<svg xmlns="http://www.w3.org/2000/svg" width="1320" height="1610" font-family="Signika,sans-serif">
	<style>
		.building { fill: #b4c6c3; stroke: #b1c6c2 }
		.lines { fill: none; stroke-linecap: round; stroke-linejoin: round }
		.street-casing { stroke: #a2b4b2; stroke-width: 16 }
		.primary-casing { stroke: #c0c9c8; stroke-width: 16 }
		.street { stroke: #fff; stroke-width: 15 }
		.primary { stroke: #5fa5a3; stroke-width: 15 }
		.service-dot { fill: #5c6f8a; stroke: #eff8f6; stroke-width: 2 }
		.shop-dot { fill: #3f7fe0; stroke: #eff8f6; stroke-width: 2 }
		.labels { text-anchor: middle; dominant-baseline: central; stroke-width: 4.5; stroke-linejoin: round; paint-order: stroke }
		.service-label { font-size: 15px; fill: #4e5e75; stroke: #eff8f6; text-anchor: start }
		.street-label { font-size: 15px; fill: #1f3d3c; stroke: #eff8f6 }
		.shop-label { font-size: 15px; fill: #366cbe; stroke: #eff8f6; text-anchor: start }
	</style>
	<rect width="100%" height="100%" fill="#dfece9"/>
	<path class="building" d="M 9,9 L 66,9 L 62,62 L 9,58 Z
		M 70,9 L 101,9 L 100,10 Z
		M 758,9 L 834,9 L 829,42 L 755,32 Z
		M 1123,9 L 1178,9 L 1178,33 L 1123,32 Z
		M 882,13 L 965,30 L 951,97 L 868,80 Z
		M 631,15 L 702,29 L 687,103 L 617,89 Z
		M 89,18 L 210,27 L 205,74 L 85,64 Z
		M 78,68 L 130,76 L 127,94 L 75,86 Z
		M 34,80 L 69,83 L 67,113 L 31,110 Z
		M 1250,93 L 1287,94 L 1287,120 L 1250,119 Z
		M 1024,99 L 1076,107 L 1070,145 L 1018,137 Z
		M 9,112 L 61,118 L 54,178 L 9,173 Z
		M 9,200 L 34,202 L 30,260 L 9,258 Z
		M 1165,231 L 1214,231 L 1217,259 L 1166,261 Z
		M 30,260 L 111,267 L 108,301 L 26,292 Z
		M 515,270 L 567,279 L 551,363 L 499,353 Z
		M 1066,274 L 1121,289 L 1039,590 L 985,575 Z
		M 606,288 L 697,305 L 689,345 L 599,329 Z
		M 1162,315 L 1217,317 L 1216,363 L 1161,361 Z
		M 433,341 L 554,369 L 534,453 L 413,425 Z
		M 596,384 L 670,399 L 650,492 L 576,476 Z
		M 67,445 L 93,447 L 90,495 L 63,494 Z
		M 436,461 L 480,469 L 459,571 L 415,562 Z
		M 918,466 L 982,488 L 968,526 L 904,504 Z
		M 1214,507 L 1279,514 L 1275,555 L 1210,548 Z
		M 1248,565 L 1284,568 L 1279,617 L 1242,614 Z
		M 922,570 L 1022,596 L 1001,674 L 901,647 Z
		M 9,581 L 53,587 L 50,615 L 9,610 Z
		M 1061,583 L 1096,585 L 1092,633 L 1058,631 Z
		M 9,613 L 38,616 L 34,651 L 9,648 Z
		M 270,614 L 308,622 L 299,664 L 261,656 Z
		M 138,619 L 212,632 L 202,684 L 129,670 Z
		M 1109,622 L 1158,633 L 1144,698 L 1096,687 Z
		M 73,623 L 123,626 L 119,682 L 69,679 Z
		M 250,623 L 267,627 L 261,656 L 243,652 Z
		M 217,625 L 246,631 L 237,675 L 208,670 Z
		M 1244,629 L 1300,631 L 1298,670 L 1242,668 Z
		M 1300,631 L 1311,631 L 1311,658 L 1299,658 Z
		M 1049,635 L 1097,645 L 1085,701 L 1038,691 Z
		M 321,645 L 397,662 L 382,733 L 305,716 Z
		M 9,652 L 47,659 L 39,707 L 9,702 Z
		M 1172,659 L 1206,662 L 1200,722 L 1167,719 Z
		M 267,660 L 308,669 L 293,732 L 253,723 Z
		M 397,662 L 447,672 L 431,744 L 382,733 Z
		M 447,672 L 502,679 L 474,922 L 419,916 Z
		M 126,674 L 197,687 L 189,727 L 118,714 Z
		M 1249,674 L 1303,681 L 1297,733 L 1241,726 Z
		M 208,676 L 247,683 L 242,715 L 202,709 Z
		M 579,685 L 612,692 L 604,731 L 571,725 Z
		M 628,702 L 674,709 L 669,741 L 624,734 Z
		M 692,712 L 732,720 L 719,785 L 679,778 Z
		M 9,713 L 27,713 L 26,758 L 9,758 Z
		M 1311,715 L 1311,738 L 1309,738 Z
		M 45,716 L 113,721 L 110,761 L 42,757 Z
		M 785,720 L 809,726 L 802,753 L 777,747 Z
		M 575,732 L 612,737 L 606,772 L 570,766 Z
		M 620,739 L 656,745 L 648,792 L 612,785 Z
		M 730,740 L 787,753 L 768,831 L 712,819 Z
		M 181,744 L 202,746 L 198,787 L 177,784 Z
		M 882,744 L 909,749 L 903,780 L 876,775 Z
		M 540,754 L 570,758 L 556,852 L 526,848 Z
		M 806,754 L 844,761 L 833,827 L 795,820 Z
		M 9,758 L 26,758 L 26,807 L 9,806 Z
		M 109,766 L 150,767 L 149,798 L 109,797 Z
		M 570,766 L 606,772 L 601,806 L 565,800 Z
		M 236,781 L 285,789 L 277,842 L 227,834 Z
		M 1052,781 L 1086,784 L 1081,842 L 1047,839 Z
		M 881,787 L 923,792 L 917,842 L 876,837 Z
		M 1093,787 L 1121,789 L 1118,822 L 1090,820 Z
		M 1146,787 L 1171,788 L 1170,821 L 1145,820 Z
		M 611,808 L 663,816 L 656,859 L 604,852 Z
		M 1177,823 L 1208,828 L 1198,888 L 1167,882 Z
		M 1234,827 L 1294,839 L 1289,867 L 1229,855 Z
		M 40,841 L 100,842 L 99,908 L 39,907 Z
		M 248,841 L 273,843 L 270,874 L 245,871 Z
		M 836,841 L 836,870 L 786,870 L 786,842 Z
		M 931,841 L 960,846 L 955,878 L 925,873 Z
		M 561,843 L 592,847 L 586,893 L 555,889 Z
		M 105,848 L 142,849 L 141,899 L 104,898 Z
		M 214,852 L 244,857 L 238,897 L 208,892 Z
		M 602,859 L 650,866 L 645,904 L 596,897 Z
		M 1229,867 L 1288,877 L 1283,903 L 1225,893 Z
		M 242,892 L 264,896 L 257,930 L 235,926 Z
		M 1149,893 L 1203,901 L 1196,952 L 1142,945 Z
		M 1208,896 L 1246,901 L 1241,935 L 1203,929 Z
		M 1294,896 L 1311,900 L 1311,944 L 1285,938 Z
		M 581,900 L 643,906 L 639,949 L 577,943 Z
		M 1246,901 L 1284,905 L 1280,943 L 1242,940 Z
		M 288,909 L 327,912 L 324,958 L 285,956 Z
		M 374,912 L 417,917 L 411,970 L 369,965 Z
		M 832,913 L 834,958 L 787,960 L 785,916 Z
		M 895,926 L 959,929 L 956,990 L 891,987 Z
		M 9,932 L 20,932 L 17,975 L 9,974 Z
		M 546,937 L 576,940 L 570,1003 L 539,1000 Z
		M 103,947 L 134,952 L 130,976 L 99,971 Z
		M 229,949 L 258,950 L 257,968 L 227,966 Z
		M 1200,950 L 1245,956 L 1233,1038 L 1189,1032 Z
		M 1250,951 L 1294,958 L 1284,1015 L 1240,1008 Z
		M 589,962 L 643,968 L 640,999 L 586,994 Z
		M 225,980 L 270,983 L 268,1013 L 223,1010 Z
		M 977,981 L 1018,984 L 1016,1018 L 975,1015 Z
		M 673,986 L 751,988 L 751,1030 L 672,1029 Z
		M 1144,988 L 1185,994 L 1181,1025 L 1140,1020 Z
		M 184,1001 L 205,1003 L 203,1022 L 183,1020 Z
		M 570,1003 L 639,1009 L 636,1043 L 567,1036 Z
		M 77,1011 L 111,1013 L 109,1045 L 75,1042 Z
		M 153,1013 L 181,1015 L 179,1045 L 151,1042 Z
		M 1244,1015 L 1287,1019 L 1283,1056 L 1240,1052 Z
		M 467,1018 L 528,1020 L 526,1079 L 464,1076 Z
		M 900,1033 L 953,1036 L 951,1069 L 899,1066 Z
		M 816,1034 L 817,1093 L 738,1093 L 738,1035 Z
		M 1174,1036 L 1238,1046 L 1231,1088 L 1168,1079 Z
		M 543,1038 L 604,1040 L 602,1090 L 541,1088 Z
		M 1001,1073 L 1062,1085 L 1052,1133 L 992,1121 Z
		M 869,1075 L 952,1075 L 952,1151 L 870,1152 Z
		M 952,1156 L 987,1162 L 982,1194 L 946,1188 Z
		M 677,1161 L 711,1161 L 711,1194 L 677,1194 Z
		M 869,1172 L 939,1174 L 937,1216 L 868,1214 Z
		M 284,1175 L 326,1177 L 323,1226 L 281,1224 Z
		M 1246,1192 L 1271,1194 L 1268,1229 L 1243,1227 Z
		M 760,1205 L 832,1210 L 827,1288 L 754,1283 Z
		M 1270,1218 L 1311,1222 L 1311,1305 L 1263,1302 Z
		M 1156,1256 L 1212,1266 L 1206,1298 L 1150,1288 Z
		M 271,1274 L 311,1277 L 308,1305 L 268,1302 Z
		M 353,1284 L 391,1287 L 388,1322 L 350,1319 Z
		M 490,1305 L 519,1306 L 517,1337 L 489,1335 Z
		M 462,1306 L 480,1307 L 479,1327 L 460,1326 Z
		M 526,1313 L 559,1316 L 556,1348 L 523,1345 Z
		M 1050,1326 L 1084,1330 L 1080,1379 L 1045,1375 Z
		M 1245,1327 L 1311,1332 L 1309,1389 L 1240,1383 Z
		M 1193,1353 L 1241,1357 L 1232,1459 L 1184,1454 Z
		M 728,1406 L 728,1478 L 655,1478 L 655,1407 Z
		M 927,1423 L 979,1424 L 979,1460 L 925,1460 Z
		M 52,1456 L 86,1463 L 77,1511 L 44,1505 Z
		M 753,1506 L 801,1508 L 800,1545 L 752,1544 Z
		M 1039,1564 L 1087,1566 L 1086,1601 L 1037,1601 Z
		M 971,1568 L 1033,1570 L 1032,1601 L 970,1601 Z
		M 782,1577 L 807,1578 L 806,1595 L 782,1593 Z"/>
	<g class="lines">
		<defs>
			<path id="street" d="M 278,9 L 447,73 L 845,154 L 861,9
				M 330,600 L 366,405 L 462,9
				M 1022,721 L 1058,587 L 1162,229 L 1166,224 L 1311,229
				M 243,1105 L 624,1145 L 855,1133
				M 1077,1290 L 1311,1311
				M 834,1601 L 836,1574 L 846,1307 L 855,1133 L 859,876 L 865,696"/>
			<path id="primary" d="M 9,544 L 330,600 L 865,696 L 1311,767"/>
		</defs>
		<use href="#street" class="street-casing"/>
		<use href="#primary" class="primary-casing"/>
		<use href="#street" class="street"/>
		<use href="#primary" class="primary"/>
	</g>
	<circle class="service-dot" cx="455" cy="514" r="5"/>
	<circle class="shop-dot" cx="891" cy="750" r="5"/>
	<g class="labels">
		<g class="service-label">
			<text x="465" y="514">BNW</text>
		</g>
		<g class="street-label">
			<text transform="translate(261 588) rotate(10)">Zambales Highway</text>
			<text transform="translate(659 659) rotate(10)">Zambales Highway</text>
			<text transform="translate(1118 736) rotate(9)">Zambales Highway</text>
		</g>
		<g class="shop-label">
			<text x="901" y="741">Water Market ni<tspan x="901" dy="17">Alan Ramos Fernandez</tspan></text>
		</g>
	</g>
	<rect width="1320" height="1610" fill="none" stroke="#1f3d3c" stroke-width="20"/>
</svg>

* * * * * * * * *

What is needed => Check each line above for the word "casing" and copy every line that has it.

Exercise answer =>
		.street-casing { stroke: #a2b4b2; stroke-width: 16 }
		.primary-casing { stroke: #c0c9c8; stroke-width: 16 }
		<use href="#street" class="street-casing"/>
		<use href="#primary" class="primary-casing"/>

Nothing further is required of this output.